Well, over the course of the whole sample, the Smart fan averaged a little more than 204 correct picks in 356 games, which is good for a 56.6% rate. The Dumb fan had 178 correct picks, a 50% success rate. In other words, being “Smart” gave you an edge of 6.6% over the fan who picked Aaron Eckhart-style.
But what I really want to know is whether this number has changed over time. The logical comparison I wanted to make was pre- and post-free agency, but it turns out there is practically no difference. From 1978 through 1993, the Smart fan would pick winners at a 56.6% rate (6.8% better than his Dumb counterpart), and from 1995-2011, he picks at a 56.3% clip (6.2% better than the Dumb fan). That observed difference, less than a half a percentage point, can be chalked up completely to random variation, so there’s no evidence that the playoffs have been more or less random in the salary cap era.
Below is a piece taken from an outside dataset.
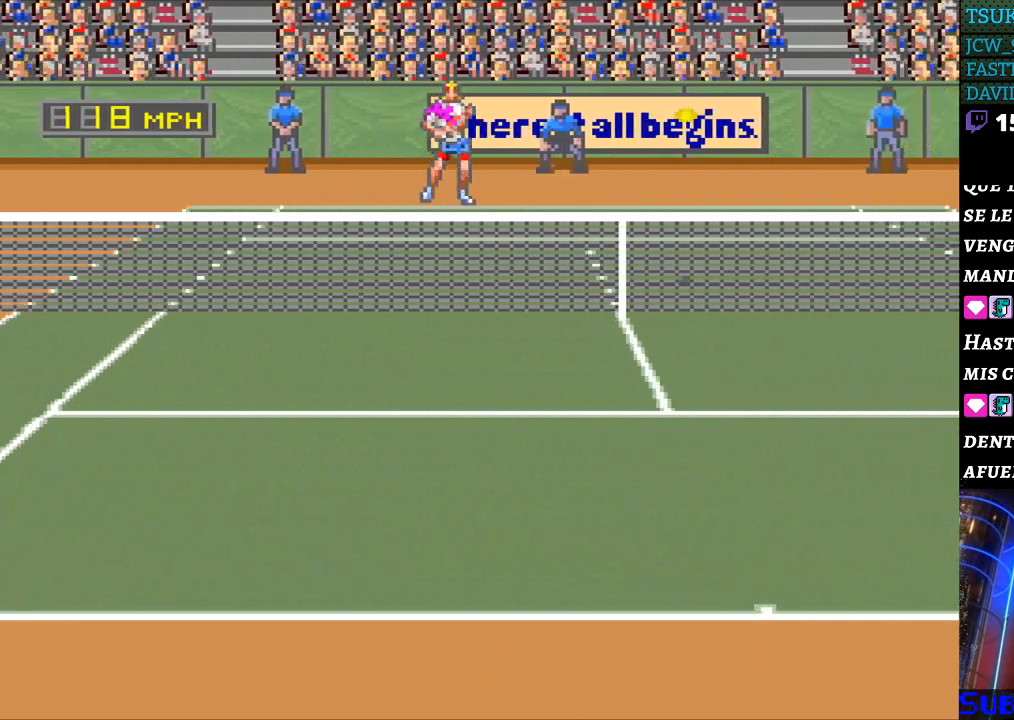
{"buttons": ["DPAD_RIGHT"], "events": []}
However, if you compare pre-2005 to post-2005, you see a major difference that cannot be explained away by chance alone. From 2005-2011, the Smart fan would have picked only 53.2% of playoff games correctly; that’s a difference of 3.2 percent from 2005-11, vs. 6.6 percent over the course of the full sample!
Let me restate this finding: the difference between an intelligent prediction of NFL playoff games and a pure coinflip has been sliced in half in the last seven postseasons. In other words, the playoffs are more random now than they’ve ever been in the last 35 years, something we’ve all seen anecdotally with the 2005 Steelers, both Giants championships (especially last year, when they were actually outscored during the regular season), and the 2008 Cardinals’ unexpected SB run, among others.
So does this change how you feel about the playoffs? Do you still think the “best team” is synonymous with the Super Bowl Champion, or do you think it’s more of a crapshoot than ever before?